Source material START
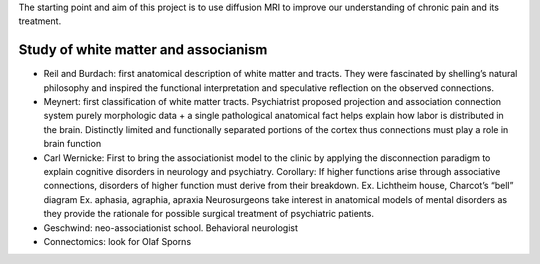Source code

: The starting point and aim of this project is to use diffusion MRI to
improve our understanding of chronic pain and its treatment.

Study of white matter and associanism
-------------------------------------

-  Reil and Burdach: first anatomical description of white matter and
   tracts. They were fascinated by shelling’s natural philosophy and
   inspired the functional interpretation and speculative reflection on
   the observed connections.
-  Meynert: first classification of white matter tracts. Psychiatrist
   proposed projection and association connection system purely
   morphologic data + a single pathological anatomical fact helps
   explain how labor is distributed in the brain. Distinctly limited and
   functionally separated portions of the cortex thus connections must
   play a role in brain function
-  Carl Wernicke: First to bring the associationist model to the clinic
   by applying the disconnection paradigm to explain cognitive disorders
   in neurology and psychiatry. Corollary: If higher functions arise
   through associative connections, disorders of higher function must
   derive from their breakdown. Ex. Lichtheim house, Charcot’s “bell”
   diagram Ex. aphasia, agraphia, apraxia Neurosurgeons take interest in
   anatomical models of mental disorders as they provide the rationale
   for possible surgical treatment of psychiatric patients.
-  Geschwind: neo-associationist school. Behavioral neurologist
-  Connectomics: look for Olaf Sporns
Source material END
Prompt
When you restate the listing above, give each line word for word but leave out every image.

Exercise response
Source code

: The starting point and aim of this project is to use diffusion MRI to
improve our understanding of chronic pain and its treatment.

Study of white matter and associanism
-------------------------------------

-  Reil and Burdach: first anatomical description of white matter and
   tracts. They were fascinated by shelling’s natural philosophy and
   inspired the functional interpretation and speculative reflection on
   the observed connections.
-  Meynert: first classification of white matter tracts. Psychiatrist
   proposed projection and association connection system purely
   morphologic data + a single pathological anatomical fact helps
   explain how labor is distributed in the brain. Distinctly limited and
   functionally separated portions of the cortex thus connections must
   play a role in brain function
-  Carl Wernicke: First to bring the associationist model to the clinic
   by applying the disconnection paradigm to explain cognitive disorders
   in neurology and psychiatry. Corollary: If higher functions arise
   through associative connections, disorders of higher function must
   derive from their breakdown. Ex. Lichtheim house, Charcot’s “bell”
   diagram Ex. aphasia, agraphia, apraxia Neurosurgeons take interest in
   anatomical models of mental disorders as they provide the rationale
   for possible surgical treatment of psychiatric patients.
-  Geschwind: neo-associationist school. Behavioral neurologist
-  Connectomics: look for Olaf Sporns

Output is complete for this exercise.